Request :: What you give back should match the listing word for word.

Available data ::
↓↓↓

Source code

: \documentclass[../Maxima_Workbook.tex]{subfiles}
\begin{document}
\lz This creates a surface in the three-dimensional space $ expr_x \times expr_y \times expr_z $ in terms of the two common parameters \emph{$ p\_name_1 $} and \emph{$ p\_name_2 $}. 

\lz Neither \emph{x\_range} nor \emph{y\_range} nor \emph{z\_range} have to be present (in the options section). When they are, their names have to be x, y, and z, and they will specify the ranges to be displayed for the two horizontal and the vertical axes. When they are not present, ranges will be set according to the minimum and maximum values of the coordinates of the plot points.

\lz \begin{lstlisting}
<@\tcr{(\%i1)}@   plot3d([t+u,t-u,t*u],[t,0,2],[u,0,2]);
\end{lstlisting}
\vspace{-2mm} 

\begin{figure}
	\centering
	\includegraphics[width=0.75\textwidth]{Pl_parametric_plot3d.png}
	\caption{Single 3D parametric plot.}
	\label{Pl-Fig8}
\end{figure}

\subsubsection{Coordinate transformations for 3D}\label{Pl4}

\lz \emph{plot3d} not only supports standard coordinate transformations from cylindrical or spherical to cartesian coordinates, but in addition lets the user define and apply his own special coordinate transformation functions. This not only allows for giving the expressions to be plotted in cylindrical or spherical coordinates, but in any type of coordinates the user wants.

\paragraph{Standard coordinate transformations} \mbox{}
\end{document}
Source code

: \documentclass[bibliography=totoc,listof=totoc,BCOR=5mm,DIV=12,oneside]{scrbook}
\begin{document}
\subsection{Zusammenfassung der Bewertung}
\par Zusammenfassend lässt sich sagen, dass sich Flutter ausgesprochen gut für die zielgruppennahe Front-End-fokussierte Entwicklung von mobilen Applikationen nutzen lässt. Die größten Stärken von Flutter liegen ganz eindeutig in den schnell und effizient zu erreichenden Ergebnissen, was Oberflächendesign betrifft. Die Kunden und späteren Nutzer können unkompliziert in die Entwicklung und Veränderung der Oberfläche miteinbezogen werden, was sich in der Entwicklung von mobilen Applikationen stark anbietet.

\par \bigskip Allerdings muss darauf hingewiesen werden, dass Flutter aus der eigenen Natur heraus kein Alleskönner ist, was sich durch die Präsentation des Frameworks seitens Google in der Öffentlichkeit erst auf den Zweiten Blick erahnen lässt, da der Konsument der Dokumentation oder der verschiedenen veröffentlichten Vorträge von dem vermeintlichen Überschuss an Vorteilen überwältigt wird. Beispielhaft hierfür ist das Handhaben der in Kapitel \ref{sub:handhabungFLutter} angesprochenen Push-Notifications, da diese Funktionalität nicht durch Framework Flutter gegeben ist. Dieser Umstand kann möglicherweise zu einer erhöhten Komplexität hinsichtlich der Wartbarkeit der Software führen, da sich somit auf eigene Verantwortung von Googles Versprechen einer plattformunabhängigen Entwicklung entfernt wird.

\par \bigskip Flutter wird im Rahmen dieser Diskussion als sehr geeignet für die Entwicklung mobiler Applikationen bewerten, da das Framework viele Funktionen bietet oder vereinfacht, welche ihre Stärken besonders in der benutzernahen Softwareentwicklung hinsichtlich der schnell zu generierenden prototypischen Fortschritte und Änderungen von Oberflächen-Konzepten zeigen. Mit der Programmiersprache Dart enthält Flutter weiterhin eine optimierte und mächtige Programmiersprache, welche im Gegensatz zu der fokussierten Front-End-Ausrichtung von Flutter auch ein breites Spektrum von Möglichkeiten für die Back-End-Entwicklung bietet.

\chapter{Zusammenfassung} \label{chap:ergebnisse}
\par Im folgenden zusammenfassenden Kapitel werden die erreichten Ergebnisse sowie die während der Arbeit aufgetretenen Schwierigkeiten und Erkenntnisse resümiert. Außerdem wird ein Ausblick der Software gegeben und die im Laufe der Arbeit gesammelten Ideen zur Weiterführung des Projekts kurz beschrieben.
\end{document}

↑↑↑

Result below ::
Source code

: \documentclass[../Maxima_Workbook.tex]{subfiles}
\begin{document}
\lz This creates a surface in the three-dimensional space $ expr_x \times expr_y \times expr_z $ in terms of the two common parameters \emph{$ p\_name_1 $} and \emph{$ p\_name_2 $}. 

\lz Neither \emph{x\_range} nor \emph{y\_range} nor \emph{z\_range} have to be present (in the options section). When they are, their names have to be x, y, and z, and they will specify the ranges to be displayed for the two horizontal and the vertical axes. When they are not present, ranges will be set according to the minimum and maximum values of the coordinates of the plot points.

\lz \begin{lstlisting}
<@\tcr{(\%i1)}@   plot3d([t+u,t-u,t*u],[t,0,2],[u,0,2]);
\end{lstlisting}
\vspace{-2mm} 

\begin{figure}
	\centering
	\includegraphics[width=0.75\textwidth]{Pl_parametric_plot3d.png}
	\caption{Single 3D parametric plot.}
	\label{Pl-Fig8}
\end{figure}

\subsubsection{Coordinate transformations for 3D}\label{Pl4}

\lz \emph{plot3d} not only supports standard coordinate transformations from cylindrical or spherical to cartesian coordinates, but in addition lets the user define and apply his own special coordinate transformation functions. This not only allows for giving the expressions to be plotted in cylindrical or spherical coordinates, but in any type of coordinates the user wants.

\paragraph{Standard coordinate transformations} \mbox{}
\end{document}
Source code

: \documentclass[bibliography=totoc,listof=totoc,BCOR=5mm,DIV=12,oneside]{scrbook}
\begin{document}
\subsection{Zusammenfassung der Bewertung}
\par Zusammenfassend lässt sich sagen, dass sich Flutter ausgesprochen gut für die zielgruppennahe Front-End-fokussierte Entwicklung von mobilen Applikationen nutzen lässt. Die größten Stärken von Flutter liegen ganz eindeutig in den schnell und effizient zu erreichenden Ergebnissen, was Oberflächendesign betrifft. Die Kunden und späteren Nutzer können unkompliziert in die Entwicklung und Veränderung der Oberfläche miteinbezogen werden, was sich in der Entwicklung von mobilen Applikationen stark anbietet.

\par \bigskip Allerdings muss darauf hingewiesen werden, dass Flutter aus der eigenen Natur heraus kein Alleskönner ist, was sich durch die Präsentation des Frameworks seitens Google in der Öffentlichkeit erst auf den Zweiten Blick erahnen lässt, da der Konsument der Dokumentation oder der verschiedenen veröffentlichten Vorträge von dem vermeintlichen Überschuss an Vorteilen überwältigt wird. Beispielhaft hierfür ist das Handhaben der in Kapitel \ref{sub:handhabungFLutter} angesprochenen Push-Notifications, da diese Funktionalität nicht durch Framework Flutter gegeben ist. Dieser Umstand kann möglicherweise zu einer erhöhten Komplexität hinsichtlich der Wartbarkeit der Software führen, da sich somit auf eigene Verantwortung von Googles Versprechen einer plattformunabhängigen Entwicklung entfernt wird.

\par \bigskip Flutter wird im Rahmen dieser Diskussion als sehr geeignet für die Entwicklung mobiler Applikationen bewerten, da das Framework viele Funktionen bietet oder vereinfacht, welche ihre Stärken besonders in der benutzernahen Softwareentwicklung hinsichtlich der schnell zu generierenden prototypischen Fortschritte und Änderungen von Oberflächen-Konzepten zeigen. Mit der Programmiersprache Dart enthält Flutter weiterhin eine optimierte und mächtige Programmiersprache, welche im Gegensatz zu der fokussierten Front-End-Ausrichtung von Flutter auch ein breites Spektrum von Möglichkeiten für die Back-End-Entwicklung bietet.

\chapter{Zusammenfassung} \label{chap:ergebnisse}
\par Im folgenden zusammenfassenden Kapitel werden die erreichten Ergebnisse sowie die während der Arbeit aufgetretenen Schwierigkeiten und Erkenntnisse resümiert. Außerdem wird ein Ausblick der Software gegeben und die im Laufe der Arbeit gesammelten Ideen zur Weiterführung des Projekts kurz beschrieben.
\end{document}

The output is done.